Content & Audio Pipeline
Reference audio is pre-generated offline via voicebox.sh (edge-tts + Microsoft neural Spanish voices like es-ES-AlvaroNeural), bundled in the app's content/es/audio/ directory as ~200 WAVs. No per-user TTS cost; no network required after install. Each phrase carries an id, en, es, and category. V1 ships 3 scenarios × ~50 phrases each: chest-pain intake, abdominal-pain intake, headache intake — all written against USMLE OPQRST vignettes (not Canopy phrases, to avoid any derivative-content argument).
SRS & Progression
Simplified Leitner with 3 boxes — Box 1 (due +1 day), Box 2 (+3 days), Box 3 mastered (+30 days).

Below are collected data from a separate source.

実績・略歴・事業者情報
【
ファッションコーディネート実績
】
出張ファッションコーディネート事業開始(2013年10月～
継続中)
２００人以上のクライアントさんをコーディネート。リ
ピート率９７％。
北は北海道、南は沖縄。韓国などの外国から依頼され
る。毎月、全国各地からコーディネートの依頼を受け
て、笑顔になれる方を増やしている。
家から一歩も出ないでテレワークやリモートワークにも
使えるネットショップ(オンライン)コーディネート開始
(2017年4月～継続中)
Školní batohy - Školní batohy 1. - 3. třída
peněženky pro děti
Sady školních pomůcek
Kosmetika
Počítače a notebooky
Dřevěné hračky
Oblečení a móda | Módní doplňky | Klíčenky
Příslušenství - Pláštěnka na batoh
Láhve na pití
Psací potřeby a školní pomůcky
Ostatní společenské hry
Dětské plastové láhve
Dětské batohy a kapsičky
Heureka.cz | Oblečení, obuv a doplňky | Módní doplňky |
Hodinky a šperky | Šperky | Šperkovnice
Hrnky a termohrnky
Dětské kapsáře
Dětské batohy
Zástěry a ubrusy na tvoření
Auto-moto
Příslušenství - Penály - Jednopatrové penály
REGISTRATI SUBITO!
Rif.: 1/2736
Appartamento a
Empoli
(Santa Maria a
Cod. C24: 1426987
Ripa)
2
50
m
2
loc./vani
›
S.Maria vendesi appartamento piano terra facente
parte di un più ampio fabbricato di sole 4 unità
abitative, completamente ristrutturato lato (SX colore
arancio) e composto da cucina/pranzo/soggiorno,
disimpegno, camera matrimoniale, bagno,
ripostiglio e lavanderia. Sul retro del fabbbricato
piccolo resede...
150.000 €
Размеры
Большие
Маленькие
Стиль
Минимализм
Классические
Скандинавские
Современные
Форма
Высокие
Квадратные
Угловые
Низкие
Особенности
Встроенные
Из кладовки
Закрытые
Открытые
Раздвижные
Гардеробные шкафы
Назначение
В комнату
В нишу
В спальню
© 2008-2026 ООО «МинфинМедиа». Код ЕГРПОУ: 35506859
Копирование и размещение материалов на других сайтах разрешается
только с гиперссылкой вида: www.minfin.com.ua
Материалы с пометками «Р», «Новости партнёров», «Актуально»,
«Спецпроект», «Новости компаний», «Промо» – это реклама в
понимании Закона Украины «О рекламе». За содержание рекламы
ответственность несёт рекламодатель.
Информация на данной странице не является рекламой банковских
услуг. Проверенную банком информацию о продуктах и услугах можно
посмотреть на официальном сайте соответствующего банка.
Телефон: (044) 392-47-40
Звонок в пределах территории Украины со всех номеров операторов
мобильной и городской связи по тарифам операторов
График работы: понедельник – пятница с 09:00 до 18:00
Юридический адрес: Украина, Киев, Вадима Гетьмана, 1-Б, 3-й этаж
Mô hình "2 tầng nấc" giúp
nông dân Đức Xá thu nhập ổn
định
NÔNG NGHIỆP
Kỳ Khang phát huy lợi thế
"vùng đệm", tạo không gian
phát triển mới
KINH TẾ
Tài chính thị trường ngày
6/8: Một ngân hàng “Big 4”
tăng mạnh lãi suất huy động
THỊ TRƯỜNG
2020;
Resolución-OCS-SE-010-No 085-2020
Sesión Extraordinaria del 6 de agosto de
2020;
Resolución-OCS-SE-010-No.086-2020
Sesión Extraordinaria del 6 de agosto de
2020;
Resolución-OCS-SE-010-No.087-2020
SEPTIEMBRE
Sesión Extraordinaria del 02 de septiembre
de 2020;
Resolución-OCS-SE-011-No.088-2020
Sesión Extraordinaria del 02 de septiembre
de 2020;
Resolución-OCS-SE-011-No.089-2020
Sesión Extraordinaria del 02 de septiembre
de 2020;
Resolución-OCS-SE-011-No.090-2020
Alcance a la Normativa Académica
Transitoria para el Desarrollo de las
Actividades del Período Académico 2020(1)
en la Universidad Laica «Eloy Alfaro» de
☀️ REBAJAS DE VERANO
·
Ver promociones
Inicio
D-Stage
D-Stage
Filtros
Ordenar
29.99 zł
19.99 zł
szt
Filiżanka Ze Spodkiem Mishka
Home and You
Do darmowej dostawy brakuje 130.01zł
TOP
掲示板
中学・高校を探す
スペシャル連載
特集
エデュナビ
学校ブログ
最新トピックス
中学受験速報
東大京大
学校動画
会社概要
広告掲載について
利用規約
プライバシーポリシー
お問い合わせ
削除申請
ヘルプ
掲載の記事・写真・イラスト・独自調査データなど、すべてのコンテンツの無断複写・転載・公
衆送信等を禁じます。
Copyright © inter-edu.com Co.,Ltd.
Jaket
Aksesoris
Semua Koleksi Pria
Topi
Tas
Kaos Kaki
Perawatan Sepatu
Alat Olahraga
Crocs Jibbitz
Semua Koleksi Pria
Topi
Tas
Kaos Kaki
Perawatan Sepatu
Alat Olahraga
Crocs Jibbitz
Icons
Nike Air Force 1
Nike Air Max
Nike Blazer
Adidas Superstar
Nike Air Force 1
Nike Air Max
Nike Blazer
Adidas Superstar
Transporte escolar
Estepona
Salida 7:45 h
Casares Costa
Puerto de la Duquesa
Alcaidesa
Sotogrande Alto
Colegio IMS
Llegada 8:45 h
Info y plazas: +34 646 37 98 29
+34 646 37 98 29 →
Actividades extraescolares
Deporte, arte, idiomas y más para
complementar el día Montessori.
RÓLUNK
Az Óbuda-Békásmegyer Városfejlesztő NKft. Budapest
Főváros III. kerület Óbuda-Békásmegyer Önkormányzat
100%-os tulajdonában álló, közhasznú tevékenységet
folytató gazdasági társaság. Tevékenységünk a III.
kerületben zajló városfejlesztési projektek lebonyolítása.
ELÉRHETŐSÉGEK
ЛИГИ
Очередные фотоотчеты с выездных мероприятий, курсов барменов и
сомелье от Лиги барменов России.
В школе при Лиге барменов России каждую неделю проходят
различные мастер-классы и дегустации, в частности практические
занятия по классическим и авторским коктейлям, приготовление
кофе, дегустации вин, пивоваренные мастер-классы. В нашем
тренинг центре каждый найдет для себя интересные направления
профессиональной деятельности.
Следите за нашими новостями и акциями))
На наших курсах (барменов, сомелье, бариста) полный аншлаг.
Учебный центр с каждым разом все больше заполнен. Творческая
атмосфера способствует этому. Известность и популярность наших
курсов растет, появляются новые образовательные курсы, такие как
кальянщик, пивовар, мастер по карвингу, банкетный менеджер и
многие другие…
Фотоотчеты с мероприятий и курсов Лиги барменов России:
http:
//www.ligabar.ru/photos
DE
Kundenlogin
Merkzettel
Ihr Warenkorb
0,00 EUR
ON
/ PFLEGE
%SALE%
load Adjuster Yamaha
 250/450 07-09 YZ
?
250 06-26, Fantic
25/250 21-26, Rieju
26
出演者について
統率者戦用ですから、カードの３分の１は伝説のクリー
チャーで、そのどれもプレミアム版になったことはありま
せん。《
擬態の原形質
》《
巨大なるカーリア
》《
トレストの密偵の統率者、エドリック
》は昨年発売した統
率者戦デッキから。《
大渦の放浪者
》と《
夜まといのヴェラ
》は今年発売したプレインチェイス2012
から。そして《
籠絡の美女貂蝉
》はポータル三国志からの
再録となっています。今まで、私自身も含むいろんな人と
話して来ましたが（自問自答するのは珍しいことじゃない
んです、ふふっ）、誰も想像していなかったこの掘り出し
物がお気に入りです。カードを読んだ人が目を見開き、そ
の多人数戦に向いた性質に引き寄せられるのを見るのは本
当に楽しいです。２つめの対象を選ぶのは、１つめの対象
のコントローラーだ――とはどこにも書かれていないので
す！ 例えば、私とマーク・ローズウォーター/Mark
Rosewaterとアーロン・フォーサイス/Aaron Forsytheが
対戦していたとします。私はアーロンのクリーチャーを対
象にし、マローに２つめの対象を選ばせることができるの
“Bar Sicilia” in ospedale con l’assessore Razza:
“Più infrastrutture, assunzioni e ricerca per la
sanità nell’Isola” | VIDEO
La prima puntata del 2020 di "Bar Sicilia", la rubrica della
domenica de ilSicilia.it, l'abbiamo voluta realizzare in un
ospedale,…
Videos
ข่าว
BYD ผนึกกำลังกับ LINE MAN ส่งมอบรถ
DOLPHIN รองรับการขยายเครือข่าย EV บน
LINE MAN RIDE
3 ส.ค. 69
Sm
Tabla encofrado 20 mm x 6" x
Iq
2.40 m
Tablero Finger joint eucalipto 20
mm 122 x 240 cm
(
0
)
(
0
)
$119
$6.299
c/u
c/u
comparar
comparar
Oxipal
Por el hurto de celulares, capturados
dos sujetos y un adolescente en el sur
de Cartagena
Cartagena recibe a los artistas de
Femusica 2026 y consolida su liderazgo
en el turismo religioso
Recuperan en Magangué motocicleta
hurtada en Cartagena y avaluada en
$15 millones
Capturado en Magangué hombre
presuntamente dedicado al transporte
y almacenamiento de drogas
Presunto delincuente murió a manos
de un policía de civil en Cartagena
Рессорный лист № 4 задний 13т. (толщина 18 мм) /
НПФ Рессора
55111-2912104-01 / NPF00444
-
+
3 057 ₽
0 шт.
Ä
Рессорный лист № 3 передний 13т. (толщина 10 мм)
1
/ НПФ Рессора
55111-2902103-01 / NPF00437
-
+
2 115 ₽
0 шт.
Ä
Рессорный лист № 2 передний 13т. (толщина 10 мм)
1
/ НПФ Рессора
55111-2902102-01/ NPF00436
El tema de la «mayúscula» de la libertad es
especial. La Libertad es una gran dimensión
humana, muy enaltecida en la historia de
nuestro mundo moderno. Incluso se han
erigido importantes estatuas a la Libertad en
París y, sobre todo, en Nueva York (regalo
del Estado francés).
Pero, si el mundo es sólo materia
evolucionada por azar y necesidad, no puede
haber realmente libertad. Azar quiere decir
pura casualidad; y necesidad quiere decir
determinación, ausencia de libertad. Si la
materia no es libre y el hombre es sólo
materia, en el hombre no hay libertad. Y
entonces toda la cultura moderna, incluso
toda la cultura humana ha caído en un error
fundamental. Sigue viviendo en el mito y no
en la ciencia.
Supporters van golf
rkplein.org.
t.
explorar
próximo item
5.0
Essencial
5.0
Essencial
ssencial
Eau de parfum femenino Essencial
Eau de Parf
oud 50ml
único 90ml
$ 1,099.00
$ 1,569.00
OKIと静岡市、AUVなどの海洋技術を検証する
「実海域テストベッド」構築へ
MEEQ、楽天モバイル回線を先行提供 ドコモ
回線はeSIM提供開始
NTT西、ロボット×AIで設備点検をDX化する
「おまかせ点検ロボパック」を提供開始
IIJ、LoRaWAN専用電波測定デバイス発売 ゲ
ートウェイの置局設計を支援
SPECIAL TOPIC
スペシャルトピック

Scoring ≥ 80 promotes to the next box; < 80 drops back to Box 1. Persisted as JSON in UserDefaults (demo-scale). StreakStore tracks current streak + today's phrase count + daily goal; streak increments when last-practice was yesterday, resets after a full day missed, normalizes on foreground. Haptic feedback (UIImpactFeedbackGenerator) fires on score arrival with style .medium on pass, .rigid on fail — tactile delta before the user reads the number.
Performance & Build
Build number is derived from git rev-list --count HEAD via scripts/bump.sh so every commit that ships is monotonically higher in TestFlight. PerfLog.swift times every hot path (audio session activation, AVAudioPlayer init, reference-audio bundle lookups, Azure roundtrip) — critical for catching Debug-build slowness, since Swift's synthesized Codable decodes JSON ~50–100× slower in Debug than Release and can starve the main thread at launch. Reference-audio URL lookups are cached per phrase (150 phrases × many SwiftUI re-renders × recursive bundle walks added up to visible lag).
Privacy Posture
SFSpeech transcripts never leave the device. Recorded WAVs are sent to Azure solely for scoring and are not persisted by Microsoft per their Speech Service retention policy. The app stores attempts (transcripts, scores, timestamps) locally in SQLite at Application Support/Doctolingo/doctolingo.sqlite — explicitly outside Documents/ so recordings don't surface in iTunes file sharing. No analytics, no crash reporting, no third-party SDKs in V1.
What's Explicitly Out of V1
No Android. No free-translation drills, grammar exercises, or vocabulary flashcards — V1 is pronunciation-only. No social features, leaderboards, or friends. No AI-patient role-play (captured as V2). No Mandarin, Arabic, Vietnamese — Spanish-only ship. No Supabase sync, no RevenueCat subscription gating, no voice profile enrollment. Scope discipline is the feature; Canopy is enterprise-bloated and Duolingo teaches you to order coffee, not to ask about chest pain character.